14) Gibt es Evaluierungen zu fremduntergebrachten Kindern/Jugendlichen betreffend deren früheren Lebensverhältnisse? (Falls ja, bitte geben Sie uns die Daten für die letzten fünf Jahre bekannt.)

a)    Straftaten – Anzeigen und Verurteilungen?

b)    Alkohol- oder Drogenmissbrauch?

c)    Sexueller Missbrauch?

d)    Frühschwangerschaften etc.?

e)    Psychiatrische Einweisungen?

f)     Suizide und Suizidversuche?

15) Gibt es Evaluierungen zu fremduntergebrachten Kinern/Jugendlichen betreffend ihres Verhaltens während der Fremdunterbringung? (Falls ja, bitte geben Sie uns die Daten für die letzten fünf Jahre bekannt.)

a)    Straftaten – Anzeigen und Verurteilungen?

b)    Alkohol- oder Drogenmissbrauch?

c)    Sexueller Missbrauch?

d)    Frühschwangerschaften etc.?

e)    Psychiatrische Einweisungen?

f)     Suizide und Suizidversuche?

16) Gibt es allgemeine Evaluierungen der Träger und der einzelnen Einrichtungen?

a)    Gibt es eine Evaluierung der Kosten-Nutzen-Effizienz bei diversen Unterbringungseinrichtungen?

b)    Gibt es eine Evaluierung der besonderen Betreuungs- und Therapieformen?

c)    Gibt es eine Berechnung der Kosten der Unterbringung („Maßnahmenwettbewerb“)?

d)    Gibt es regelmäßige Überprüfungen der gesamten Geschäftsgebarung und regelmä-ßige Verhandlungen der Tarife bzw. der Tagessätze?

17) Wie hoch ist die Anzahl und wie ist die Qualifikation der Betreuer in der „Vollen Erziehung“?

a)    Wie viele Betreuer sind in diesem Bereich tätig? (Bitte um Auflistung nach Bundesländern.)

b)    Wie viele Kinder/Jugendliche hat ein Betreuer zu beaufsichtigen?

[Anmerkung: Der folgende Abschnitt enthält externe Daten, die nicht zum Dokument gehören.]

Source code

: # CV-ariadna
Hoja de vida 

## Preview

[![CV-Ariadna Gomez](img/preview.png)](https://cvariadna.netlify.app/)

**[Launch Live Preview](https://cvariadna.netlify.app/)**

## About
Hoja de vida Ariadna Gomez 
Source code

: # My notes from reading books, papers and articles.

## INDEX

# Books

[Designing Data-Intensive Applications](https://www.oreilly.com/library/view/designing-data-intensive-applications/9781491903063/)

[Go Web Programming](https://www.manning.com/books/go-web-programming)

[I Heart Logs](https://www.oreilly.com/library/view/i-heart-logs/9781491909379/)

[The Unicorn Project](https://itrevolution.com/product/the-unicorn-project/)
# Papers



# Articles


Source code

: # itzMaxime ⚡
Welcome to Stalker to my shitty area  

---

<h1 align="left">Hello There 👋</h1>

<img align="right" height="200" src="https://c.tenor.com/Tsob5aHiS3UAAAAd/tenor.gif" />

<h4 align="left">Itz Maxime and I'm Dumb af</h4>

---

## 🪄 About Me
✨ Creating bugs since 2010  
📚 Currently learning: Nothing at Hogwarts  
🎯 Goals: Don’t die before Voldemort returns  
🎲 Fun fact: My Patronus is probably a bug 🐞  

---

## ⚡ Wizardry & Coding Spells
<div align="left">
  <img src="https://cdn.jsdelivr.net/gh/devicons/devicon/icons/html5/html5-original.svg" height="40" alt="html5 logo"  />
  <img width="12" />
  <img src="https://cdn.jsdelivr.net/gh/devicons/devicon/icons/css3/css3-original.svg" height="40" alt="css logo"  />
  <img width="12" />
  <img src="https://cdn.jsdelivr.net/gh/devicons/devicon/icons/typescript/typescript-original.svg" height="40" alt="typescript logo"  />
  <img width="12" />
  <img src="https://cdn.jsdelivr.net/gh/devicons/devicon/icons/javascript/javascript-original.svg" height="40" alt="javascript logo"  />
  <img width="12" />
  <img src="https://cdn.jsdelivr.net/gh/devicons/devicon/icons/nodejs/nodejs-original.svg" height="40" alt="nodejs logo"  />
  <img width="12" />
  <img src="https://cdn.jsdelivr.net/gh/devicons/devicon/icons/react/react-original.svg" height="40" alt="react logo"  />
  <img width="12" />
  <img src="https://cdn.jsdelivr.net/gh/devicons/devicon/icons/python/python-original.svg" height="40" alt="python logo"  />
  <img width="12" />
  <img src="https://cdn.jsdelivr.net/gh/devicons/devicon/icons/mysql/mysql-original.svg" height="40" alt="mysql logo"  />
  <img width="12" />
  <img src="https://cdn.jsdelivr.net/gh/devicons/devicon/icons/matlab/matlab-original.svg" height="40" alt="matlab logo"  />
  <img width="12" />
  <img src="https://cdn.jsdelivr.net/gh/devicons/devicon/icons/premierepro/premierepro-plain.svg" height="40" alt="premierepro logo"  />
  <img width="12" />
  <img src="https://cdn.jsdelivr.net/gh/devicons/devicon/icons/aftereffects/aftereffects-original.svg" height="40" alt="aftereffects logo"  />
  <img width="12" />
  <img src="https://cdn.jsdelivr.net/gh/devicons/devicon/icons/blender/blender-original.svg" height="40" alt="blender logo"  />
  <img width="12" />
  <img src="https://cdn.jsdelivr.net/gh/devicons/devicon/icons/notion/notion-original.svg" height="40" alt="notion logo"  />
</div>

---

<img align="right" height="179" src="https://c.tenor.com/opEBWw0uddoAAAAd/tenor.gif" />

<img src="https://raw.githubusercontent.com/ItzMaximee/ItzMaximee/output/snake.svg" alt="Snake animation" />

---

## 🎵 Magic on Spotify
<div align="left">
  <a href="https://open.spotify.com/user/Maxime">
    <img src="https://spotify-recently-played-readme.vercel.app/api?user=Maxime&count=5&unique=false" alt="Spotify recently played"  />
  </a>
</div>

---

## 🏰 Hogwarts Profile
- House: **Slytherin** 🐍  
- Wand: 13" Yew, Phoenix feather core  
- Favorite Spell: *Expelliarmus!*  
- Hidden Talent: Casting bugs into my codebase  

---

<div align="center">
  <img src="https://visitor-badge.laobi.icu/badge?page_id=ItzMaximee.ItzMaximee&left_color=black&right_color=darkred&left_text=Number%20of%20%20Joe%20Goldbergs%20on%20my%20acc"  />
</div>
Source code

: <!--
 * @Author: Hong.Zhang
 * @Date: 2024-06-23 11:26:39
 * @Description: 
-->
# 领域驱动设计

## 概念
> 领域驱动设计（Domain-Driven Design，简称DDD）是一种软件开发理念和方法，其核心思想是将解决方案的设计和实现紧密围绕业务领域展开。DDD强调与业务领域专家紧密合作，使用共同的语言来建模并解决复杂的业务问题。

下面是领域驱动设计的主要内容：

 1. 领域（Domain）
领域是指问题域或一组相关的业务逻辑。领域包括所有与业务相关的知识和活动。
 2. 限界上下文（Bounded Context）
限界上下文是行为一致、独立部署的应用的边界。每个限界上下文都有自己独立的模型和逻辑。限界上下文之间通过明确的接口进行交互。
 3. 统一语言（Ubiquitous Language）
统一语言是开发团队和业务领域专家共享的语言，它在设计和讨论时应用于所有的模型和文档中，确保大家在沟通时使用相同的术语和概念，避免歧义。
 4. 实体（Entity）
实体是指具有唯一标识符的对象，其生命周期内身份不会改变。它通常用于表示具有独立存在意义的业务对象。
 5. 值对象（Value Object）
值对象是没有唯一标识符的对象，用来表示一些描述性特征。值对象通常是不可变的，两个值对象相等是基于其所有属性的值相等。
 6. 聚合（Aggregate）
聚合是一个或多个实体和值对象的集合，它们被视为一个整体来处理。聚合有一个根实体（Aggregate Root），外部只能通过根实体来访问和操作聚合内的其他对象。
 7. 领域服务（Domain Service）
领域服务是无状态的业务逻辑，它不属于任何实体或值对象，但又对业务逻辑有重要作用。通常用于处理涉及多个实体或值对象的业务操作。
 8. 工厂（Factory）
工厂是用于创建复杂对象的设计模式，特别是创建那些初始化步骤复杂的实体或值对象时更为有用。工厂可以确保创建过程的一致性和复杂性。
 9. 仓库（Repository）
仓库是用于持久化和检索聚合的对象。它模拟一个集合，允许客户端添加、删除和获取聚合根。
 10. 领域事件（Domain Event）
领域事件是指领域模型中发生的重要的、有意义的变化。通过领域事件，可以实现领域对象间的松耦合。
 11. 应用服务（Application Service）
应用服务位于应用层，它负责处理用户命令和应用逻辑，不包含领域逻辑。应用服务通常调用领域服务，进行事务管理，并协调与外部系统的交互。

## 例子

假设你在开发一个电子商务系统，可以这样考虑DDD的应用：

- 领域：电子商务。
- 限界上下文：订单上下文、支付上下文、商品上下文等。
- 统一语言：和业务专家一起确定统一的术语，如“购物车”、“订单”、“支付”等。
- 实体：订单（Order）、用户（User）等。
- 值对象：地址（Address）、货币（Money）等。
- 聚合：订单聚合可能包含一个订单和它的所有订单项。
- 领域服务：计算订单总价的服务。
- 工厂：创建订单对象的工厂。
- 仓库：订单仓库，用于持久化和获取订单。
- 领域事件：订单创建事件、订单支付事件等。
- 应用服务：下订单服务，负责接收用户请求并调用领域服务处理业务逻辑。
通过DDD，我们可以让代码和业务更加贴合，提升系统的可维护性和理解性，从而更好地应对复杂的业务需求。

Wie hat sich diese Betreuungsrelation in den letzten fünf Jahren entwickelt?

c)    Nach welchen Kriterien werden Pflegefamilien ausgesucht, wie und wie oft werden  diese kontrolliert?

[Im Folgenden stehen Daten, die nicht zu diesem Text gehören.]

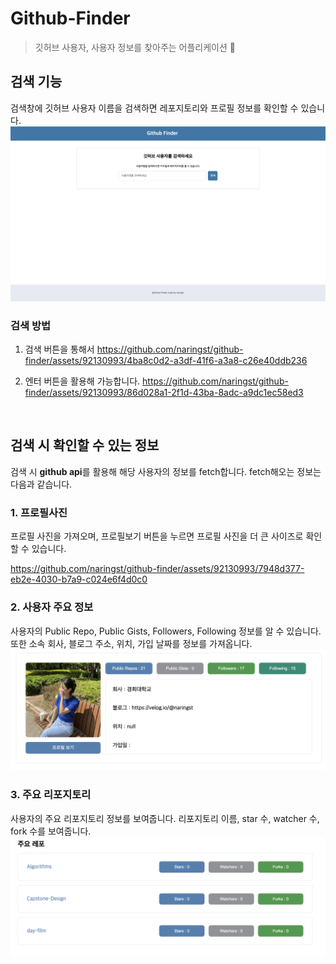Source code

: # Github-Finder

> 깃허브 사용자, 사용자 정보를 찾아주는 어플리케이션 👥

## 검색 기능
검색창에 깃허브 사용자 이름을 검색하면 레포지토리와 프로필 정보를 확인할 수 있습니다.
![main-page](assets/main-page.png)


### 검색 방법 
1. 검색 버튼을 통해서
https://github.com/naringst/github-finder/assets/92130993/4ba8c0d2-a3df-41f6-a3a8-c26e40ddb236

2. 엔터 버튼을 활용해 가능합니다.
https://github.com/naringst/github-finder/assets/92130993/86d028a1-2f1d-43ba-8adc-a9dc1ec58ed3

<br/>

## 검색 시 확인할 수 있는 정보
검색 시 **github api**를 활용해 해당 사용자의 정보를 fetch합니다.
fetch해오는 정보는 다음과 같습니다.


### 1. 프로필사진

프로필 사진을 가져오며, 프로필보기 버튼을 누르면 프로필 사진을 더 큰 사이즈로 확인할 수 있습니다.


https://github.com/naringst/github-finder/assets/92130993/7948d377-eb2e-4030-b7a9-c024e6f4d0c0


### 2. 사용자 주요 정보

사용자의 Public Repo, Public Gists, Followers, Following 정보를 알 수 있습니다. 또한 소속 회사, 블로그 주소, 위치, 가입 날짜를 정보를 가져옵니다.
![user-info](assets/userInfo.png)

### 3. 주요 리포지토리

사용자의 주요 리포지토리 정보를 보여줍니다. 리포지토리 이름, star 수, watcher 수, fork 수를 보여줍니다.
![repo-info](assets/repoInfo.png)
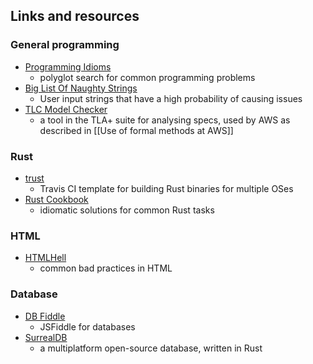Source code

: ## Links and resources

### General programming

- [Programming Idioms](https://www.programming-idioms.org/)
	- polyglot search for common programming problems
- [Big List Of Naughty Strings](https://github.com/minimaxir/big-list-of-naughty-strings)
	- User input strings that have a high probability of causing issues
- [TLC Model Checker](https://lamport.azurewebsites.net/tla/toolbox.html)
	- a tool in the TLA+ suite for analysing specs, used by AWS as described in [[Use of formal methods at AWS]]

### Rust

- [trust](https://github.com/japaric/trust)
  - Travis CI template for building Rust binaries for multiple OSes
- [Rust Cookbook](https://rust-lang-nursery.github.io/rust-cookbook/)
  - idiomatic solutions for common Rust tasks

### HTML

- [HTMLHell](https://htmlhell.com/)
  - common bad practices in HTML

### Database

- [DB Fiddle](https://www.db-fiddle.com/f/2hU2nuUrSiujYtn9eBtuXV/0)
  - JSFiddle for databases
- [SurrealDB](https://docs.surrealdb.com/docs/integration/sdks/rust/)
  - a multiplatform open-source database, written in Rust
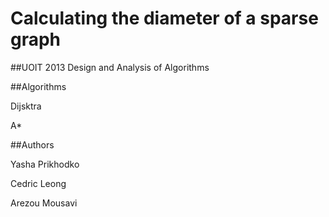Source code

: # Calculating the diameter of a sparse graph

##UOIT 2013 Design and Analysis of Algorithms

##Algorithms 
<p>Dijsktra</p>
<p>A*</p>

##Authors

  Yasha Prikhodko
  
  Cedric Leong
  
  Arezou Mousavi
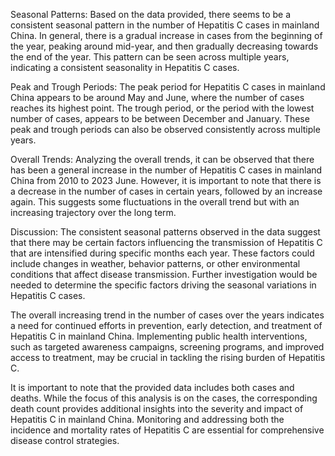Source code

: Seasonal Patterns: 
Based on the data provided, there seems to be a consistent seasonal pattern in the number of Hepatitis C cases in mainland China. In general, there is a gradual increase in cases from the beginning of the year, peaking around mid-year, and then gradually decreasing towards the end of the year. This pattern can be seen across multiple years, indicating a consistent seasonality in Hepatitis C cases.

Peak and Trough Periods: 
The peak period for Hepatitis C cases in mainland China appears to be around May and June, where the number of cases reaches its highest point. The trough period, or the period with the lowest number of cases, appears to be between December and January. These peak and trough periods can also be observed consistently across multiple years.

Overall Trends: 
Analyzing the overall trends, it can be observed that there has been a general increase in the number of Hepatitis C cases in mainland China from 2010 to 2023 June. However, it is important to note that there is a decrease in the number of cases in certain years, followed by an increase again. This suggests some fluctuations in the overall trend but with an increasing trajectory over the long term.

Discussion:
The consistent seasonal patterns observed in the data suggest that there may be certain factors influencing the transmission of Hepatitis C that are intensified during specific months each year. These factors could include changes in weather, behavior patterns, or other environmental conditions that affect disease transmission. Further investigation would be needed to determine the specific factors driving the seasonal variations in Hepatitis C cases.

The overall increasing trend in the number of cases over the years indicates a need for continued efforts in prevention, early detection, and treatment of Hepatitis C in mainland China. Implementing public health interventions, such as targeted awareness campaigns, screening programs, and improved access to treatment, may be crucial in tackling the rising burden of Hepatitis C.

It is important to note that the provided data includes both cases and deaths. While the focus of this analysis is on the cases, the corresponding death count provides additional insights into the severity and impact of Hepatitis C in mainland China. Monitoring and addressing both the incidence and mortality rates of Hepatitis C are essential for comprehensive disease control strategies.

18) Gibt es Prognosezahlen der künftigen Entwicklung der Anzahl von Kindesabnahmen und Fremdunterbringungen (= Volle Erziehung nach § 26) und der damit verbundenen Kosten für die öffentliche Hand?

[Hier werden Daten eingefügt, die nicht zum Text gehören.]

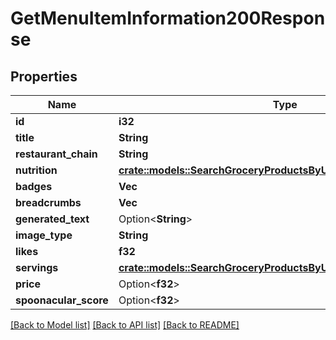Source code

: # GetMenuItemInformation200Response

## Properties

Name | Type | Description | Notes
------------ | ------------- | ------------- | -------------
**id** | **i32** |  | 
**title** | **String** |  | 
**restaurant_chain** | **String** |  | 
**nutrition** | [**crate::models::SearchGroceryProductsByUpc200ResponseNutrition**](searchGroceryProductsByUPC_200_response_nutrition.md) |  | 
**badges** | **Vec<String>** |  | 
**breadcrumbs** | **Vec<String>** |  | 
**generated_text** | Option<**String**> |  | [optional]
**image_type** | **String** |  | 
**likes** | **f32** |  | 
**servings** | [**crate::models::SearchGroceryProductsByUpc200ResponseServings**](searchGroceryProductsByUPC_200_response_servings.md) |  | 
**price** | Option<**f32**> |  | [optional]
**spoonacular_score** | Option<**f32**> |  | [optional]

[[Back to Model list]](../README.md#documentation-for-models) [[Back to API list]](../README.md#documentation-for-api-endpoints) [[Back to README]](../README.md)


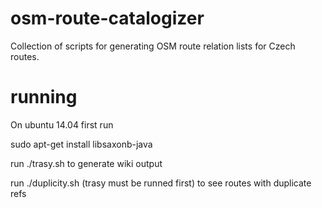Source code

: osm-route-catalogizer
=====================

Collection of scripts for generating OSM route relation lists for Czech routes.

running
=======
On ubuntu 14.04 first run

sudo apt-get install libsaxonb-java

run ./trasy.sh to generate wiki output

run ./duplicity.sh (trasy must be runned first) to see routes with duplicate refs
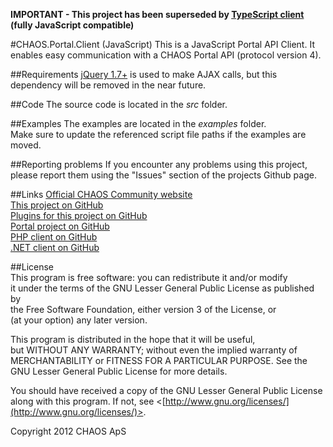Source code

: **IMPORTANT - This project has been superseded by [TypeScript client](https://github.com/CHAOS-Community/CHAOS.Portal.Client-TypeScript) (fully JavaScript compatible)**  
  
#CHAOS.Portal.Client (JavaScript)
This is a JavaScript Portal API Client. It enables easy communication with a CHAOS Portal API (protocol version 4).

##Requirements
[jQuery 1.7+](http://jquery.com/) is used to make AJAX calls, but this dependency will be removed in the near future.

##Code
The source code is located in the *src* folder.  

##Examples
The examples are located in the *examples* folder.  
Make sure to update the referenced script file paths if the examples are moved.

##Reporting problems
If you encounter any problems using this project, please report them using the "Issues" section of the projects Github page.

##Links
[Official CHAOS Community website](http://www.chaos-community.org/)  
[This project on GitHub](https://github.com/CHAOS-Community/CHAOS.Portal.Client-JavaScript)  
[Plugins for this project on GitHub](https://github.com/CHAOS-Community/CHAOS.Portal.Client.Plugins-JavaScript)  
[Portal project on GitHub](https://github.com/CHAOS-Community/Portal)  
[PHP client on GitHub](https://github.com/CHAOS-Community/CHAOS.Portal.Client-PHP)  
[.NET client on GitHub](https://github.com/CHAOS-Community/CHAOS.Portal.Client-.NET)

##License  
This program is free software: you can redistribute it and/or modify  
it under the terms of the GNU Lesser General Public License as published by  
the Free Software Foundation, either version 3 of the License, or  
(at your option) any later version.  
  
This program is distributed in the hope that it will be useful,  
but WITHOUT ANY WARRANTY; without even the implied warranty of  
MERCHANTABILITY or FITNESS FOR A PARTICULAR PURPOSE.  See the  
GNU Lesser General Public License for more details.  
  
You should have received a copy of the GNU Lesser General Public License  
along with this program.  If not, see <[http://www.gnu.org/licenses/](http://www.gnu.org/licenses/)>.  
  
Copyright 2012 CHAOS ApS
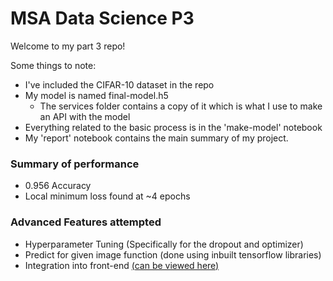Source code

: # MSA Data Science P3

Welcome to my part 3 repo! 

Some things to note: 
* I've included the CIFAR-10 dataset in the repo
* My model is named final-model.h5
  * The services folder contains a copy of it which is what I use to make an API with the model
* Everything related to the basic process is in the 'make-model' notebook
* My 'report' notebook contains the main summary of my project.

### Summary of performance
* 0.956 Accuracy
* Local minimum loss found at ~4 epochs

### Advanced Features attempted
* Hyperparameter Tuning (Specifically for the dropout and optimizer)
* Predict for given image function (done using inbuilt tensorflow libraries)
* Integration into front-end [(can be viewed here)](https://github.com/bcho892/MSAFrontEnd)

19) Welche Maßnahmen werden gesetzt, um eine weitere Steigerung der Kindesabnahmen (Volle Erziehung nach § 26) zu verhindern bzw. die Anzahl und die Kosten sogar zu senken?

20) Wie viele Kinder/Jugendliche sind derzeit im Ausland untergebracht?

a)    In welchen Ländern sind diese Kinder/Jugendlichen untergebracht (Bitte jeweils die Anzahl der Kinder/Jugendlichen)?

b)    Aus welchen Bundesländern stammen die im Ausland untergebrachten Kinder/Ju-gendlichen (Bitte Auflistung nach Bundesländern und Anteil an der Gesamtzahl der fremduntergebrachten Kinder/Jugendlichen im jeweiligen Bundesland)?

c)    Wie hat sich die Anzahl der im Ausland untergebrachten Kinder in den letzten fünf  Jahren entwickelt?

21) Entspricht das Vorgehen der Kinder- und Jugendhilfe in Österreich der UN-Kinderrechts-konvention?

22) Wie viel kostet durchschnittlich die Unterbringung in der „Vollen Erziehung“ pro Monat? (Bitte um Auflistung für die letzten fünf Jahre.)

a)    Gibt es Unterschiede nach Bundeländern? Falls ja, wie hoch sind die durchschnittlichen Kosten in den jeweiligen Bundesländern? (Bitte um Auflistung für die letzten fünf Jahre.)